El joven prometió obedecer y se convirtió en un doctor famosísimo. ¡Curaba a casi todo el mundo! La gente venía de muy lejos para verlo y se hizo muy rico.
Un día, el Rey del país se puso muy, muy enfermo. Llamaron al famoso doctor. Cuando entró en la habitación, vio a La Muerte parada justo a los pies de la cama del Rey. El doctor recordó la promesa, pero pensó: "¡Es el Rey! Si lo curo, seré aún más importante... Además, La Muerte es mi madrina, seguro que me perdona". Así que, desobedeciendo la regla, le dio la hierba mágica al Rey. ¡Y el Rey se curó al instante!
La Muerte miró a su ahijado con cara de pocos amigos. "Te lo perdono esta vez porque eres mi ahijado", le susurró. "Pero ¡ay de ti si vuelves a engañarme!".

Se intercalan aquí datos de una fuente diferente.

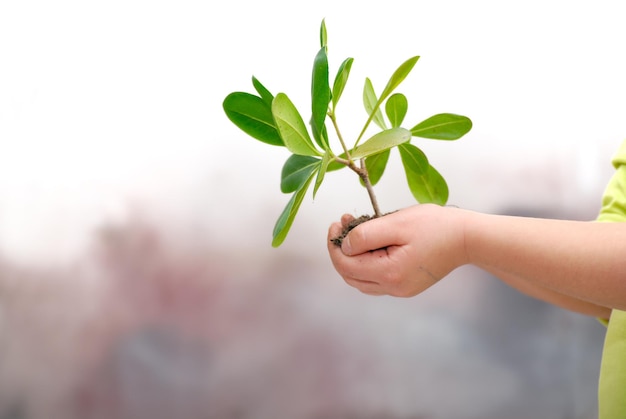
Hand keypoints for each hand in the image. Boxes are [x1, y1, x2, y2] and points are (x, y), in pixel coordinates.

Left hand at [327, 204, 467, 296]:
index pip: (346, 265)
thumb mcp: (396, 223)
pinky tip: (370, 242)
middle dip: (340, 250)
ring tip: (354, 230)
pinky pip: (376, 278)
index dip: (334, 245)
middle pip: (350, 275)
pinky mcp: (406, 285)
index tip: (336, 223)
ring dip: (352, 257)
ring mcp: (400, 290)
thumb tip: (344, 245)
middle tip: (342, 224)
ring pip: (361, 279)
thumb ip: (366, 235)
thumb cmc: (435, 226)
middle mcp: (393, 288)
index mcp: (389, 273)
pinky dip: (367, 262)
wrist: (467, 238)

Poco tiempo después, la hija del Rey, la Princesa, cayó terriblemente enferma. El Rey estaba desesperado y prometió que quien la curara se casaría con ella y sería el próximo rey. El doctor fue corriendo al palacio. Al entrar en la habitación de la Princesa, ¡qué horror! Vio a La Muerte otra vez a los pies de la cama. Pero la Princesa era tan bonita y la idea de ser rey era tan tentadora, que el doctor decidió engañar a su madrina de nuevo. Tuvo una idea muy astuta: pidió a los sirvientes que le dieran la vuelta a la cama rápidamente. ¡Así, La Muerte quedó a la cabeza! El doctor, sin perder tiempo, le dio la hierba a la Princesa, y ella abrió los ojos, curada.
Pero esta vez, La Muerte no estaba nada contenta. ¡Estaba furiosa! Agarró a su ahijado del brazo con sus dedos huesudos y lo arrastró a una velocidad increíble hasta una cueva oscura y profunda bajo tierra.

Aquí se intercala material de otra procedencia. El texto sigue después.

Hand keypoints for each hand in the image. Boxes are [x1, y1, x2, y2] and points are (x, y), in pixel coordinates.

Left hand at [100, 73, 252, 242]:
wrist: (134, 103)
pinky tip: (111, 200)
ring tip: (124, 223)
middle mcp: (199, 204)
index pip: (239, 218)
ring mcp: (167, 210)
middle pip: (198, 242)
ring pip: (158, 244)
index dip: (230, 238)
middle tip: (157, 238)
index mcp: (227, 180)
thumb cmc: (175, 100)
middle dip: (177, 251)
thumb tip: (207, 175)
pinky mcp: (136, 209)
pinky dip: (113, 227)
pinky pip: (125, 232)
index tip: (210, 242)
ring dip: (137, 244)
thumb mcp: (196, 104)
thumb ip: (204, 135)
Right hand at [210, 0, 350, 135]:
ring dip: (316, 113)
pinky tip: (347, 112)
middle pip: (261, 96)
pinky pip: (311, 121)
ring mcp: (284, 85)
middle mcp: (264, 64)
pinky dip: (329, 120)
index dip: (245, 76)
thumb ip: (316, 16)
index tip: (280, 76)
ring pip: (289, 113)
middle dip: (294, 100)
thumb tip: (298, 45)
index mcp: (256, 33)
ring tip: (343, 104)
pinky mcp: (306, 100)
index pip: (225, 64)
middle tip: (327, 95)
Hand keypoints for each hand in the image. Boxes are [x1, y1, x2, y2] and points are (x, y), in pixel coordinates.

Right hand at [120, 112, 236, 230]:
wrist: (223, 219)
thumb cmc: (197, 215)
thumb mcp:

Dentro de la cueva había miles y miles de velas encendidas. Unas eran altas y fuertes, otras medianas, y muchas eran pequeñitas y parpadeaban, a punto de apagarse. "Mira", dijo La Muerte, con su voz más seria. "Cada vela es la vida de una persona".

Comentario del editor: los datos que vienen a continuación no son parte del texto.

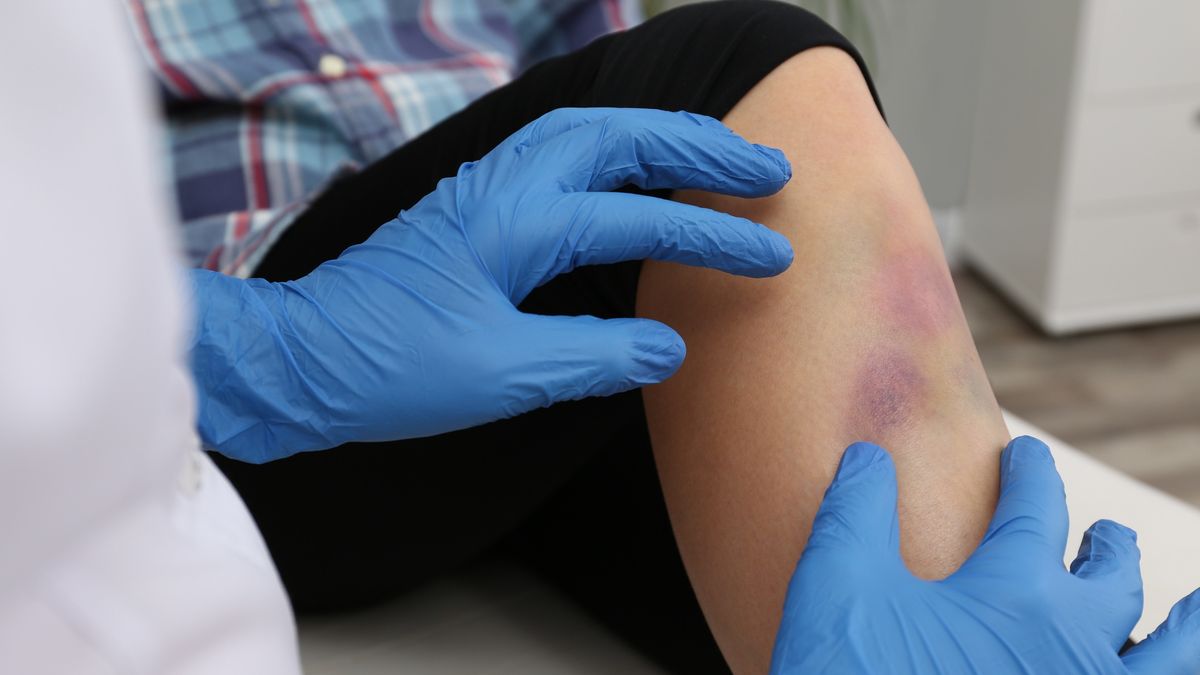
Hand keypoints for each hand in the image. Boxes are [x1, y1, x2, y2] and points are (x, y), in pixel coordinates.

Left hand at [190, 108, 793, 461]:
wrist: (301, 358)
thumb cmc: (389, 369)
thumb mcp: (501, 377)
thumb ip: (592, 358)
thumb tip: (668, 347)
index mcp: (514, 224)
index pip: (637, 216)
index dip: (712, 236)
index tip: (771, 257)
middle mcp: (501, 186)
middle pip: (619, 136)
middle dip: (701, 145)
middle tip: (767, 164)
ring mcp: (483, 186)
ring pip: (588, 130)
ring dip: (659, 134)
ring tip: (716, 152)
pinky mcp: (472, 202)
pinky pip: (558, 148)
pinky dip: (613, 144)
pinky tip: (630, 164)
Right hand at [770, 436, 1199, 673]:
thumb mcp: (836, 588)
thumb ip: (855, 513)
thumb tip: (868, 456)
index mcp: (1015, 593)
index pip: (1035, 508)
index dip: (1031, 473)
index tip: (1027, 456)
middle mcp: (1075, 646)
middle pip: (1113, 578)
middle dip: (1109, 545)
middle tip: (1105, 532)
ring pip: (1169, 656)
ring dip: (1183, 624)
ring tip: (1196, 608)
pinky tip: (1151, 674)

El doctor, asustado, buscó su propia vela. La encontró enseguida: era una velita muy, muy pequeña, cuya llama temblaba y casi se extinguía. "¡Madrina, por favor!", rogó el doctor. "¡Ayúdame! ¡Ponme una vela nueva y grande para que pueda vivir más tiempo!".
La Muerte lo miró fijamente. Tomó una vela nueva y alta. "Está bien", dijo. "Intentaré poner esta vela nueva sobre la tuya para que prenda". Pero justo cuando iba a hacerlo, "¡Uy!", exclamó La Muerte, "¿Ves lo que pasa por engañarme? ¡Se me resbaló!". La pequeña vela del doctor cayó al suelo y la llama se apagó por completo. En ese mismo instante, el doctor cayó también, y La Muerte se lo llevó con ella. Y es que a La Muerte, al final, nadie la puede engañar.